Formed in 1917, the Pulitzer Prize is renowned for recognising achievements from across the fields of newspaper journalism, online journalism, magazines, literature and musical compositions, across almost 21 categories. Each winner is awarded a $15,000 cash prize along with a certificate, while winning journalists in the category of Public Service also receive an additional gold medal.
This year’s Public Service journalism category was nailed by The New York Times investigation team and Ronan Farrow, who sparked the global #MeToo movement by revealing the stories of victims of sexual harassment who had been silenced by influential men from Hollywood, politics and Silicon Valley.
The Breaking News category award went to the staff of The Press Democrat who covered the October wildfires of Santa Rosa and Sonoma County. The award in the Investigative Reporting category was given to the staff of The Washington Post for their persistent reporting on a story that revealed how Republican senator Roy S Moore, while in his 30s, had made sexual advances towards under-age girls.
GQ magazine received its first Pulitzer, which went to freelance reporter Rachel Kaadzi Ghansah in the Feature Writing category, for her unique and compelling reportage on domestic terrorist Dylann Roof and his Charleston Church shooting massacre. New York magazine’s first Pulitzer was grabbed by critic Jerry Saltz who analysed the political undertones of the Whitney Biennale and also the thriving hold of Michelangelo on art.
In the world of literature, the award in the category of Fiction was delegated to author Andrew Sean Greer for his book Less, which is a humane, quirky and witty story of a writer who is almost 50 years old who, plagued by an unfulfilled life and career, decides to travel to various mediocre literary events around the world.
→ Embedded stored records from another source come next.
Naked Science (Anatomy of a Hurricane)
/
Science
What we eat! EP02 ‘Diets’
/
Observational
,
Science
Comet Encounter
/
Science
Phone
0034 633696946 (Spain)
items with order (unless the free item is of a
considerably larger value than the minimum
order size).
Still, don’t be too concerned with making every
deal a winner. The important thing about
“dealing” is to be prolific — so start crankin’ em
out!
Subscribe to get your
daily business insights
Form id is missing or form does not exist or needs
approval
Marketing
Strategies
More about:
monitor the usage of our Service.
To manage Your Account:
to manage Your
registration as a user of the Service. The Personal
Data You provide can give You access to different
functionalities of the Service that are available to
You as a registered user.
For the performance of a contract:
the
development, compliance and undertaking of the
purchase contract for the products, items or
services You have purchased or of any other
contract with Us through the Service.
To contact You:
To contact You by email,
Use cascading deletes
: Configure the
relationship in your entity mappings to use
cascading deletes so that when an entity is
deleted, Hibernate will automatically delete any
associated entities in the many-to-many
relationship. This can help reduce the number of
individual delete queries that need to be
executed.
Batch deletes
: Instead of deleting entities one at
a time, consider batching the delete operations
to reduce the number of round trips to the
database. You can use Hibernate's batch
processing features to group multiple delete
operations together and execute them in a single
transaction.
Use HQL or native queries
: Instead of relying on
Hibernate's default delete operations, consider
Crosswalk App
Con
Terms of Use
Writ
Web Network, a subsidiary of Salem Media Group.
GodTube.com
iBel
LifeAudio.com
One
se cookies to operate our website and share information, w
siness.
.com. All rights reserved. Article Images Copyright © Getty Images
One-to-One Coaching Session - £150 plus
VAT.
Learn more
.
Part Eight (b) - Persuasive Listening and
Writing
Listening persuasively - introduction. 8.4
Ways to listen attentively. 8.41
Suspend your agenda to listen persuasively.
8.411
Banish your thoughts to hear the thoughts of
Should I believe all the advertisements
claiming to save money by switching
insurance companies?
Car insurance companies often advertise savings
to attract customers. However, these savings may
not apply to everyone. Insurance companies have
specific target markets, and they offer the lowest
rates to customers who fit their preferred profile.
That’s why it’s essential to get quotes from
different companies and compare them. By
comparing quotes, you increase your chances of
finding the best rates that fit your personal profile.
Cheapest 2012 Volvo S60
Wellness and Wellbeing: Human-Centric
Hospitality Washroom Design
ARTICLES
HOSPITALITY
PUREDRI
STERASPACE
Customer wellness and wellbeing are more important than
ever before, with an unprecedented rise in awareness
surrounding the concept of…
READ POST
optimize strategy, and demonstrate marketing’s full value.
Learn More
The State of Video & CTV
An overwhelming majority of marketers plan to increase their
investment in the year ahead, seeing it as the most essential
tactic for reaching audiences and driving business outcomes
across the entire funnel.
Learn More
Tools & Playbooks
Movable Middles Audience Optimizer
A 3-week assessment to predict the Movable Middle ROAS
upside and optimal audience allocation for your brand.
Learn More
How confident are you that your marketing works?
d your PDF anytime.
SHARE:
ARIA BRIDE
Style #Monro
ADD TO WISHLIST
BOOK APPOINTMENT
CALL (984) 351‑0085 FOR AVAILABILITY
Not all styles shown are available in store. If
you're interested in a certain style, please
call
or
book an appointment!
The Pulitzer for Poetry, meanwhile, went to Frank Bidart for his career-straddling anthology Half-light: Collected Poems 1965-2016. Playwright Martyna Majok grabbed the Pulitzer for Drama for her mega-scale Broadway show Cost of Living.
James Forman Jr was honoured in the General Nonfiction category for his book Locking Up Our Own: Crime and Punishment in Black America, which takes a stern look at the trend of mass incarceration of black Americans since the 1960s. And in the History category, Jack E Davis won the prize for his book The Gulf: The Making of an American Sea, which talks in detail about the world’s tenth largest water body, the Gulf of Mexico.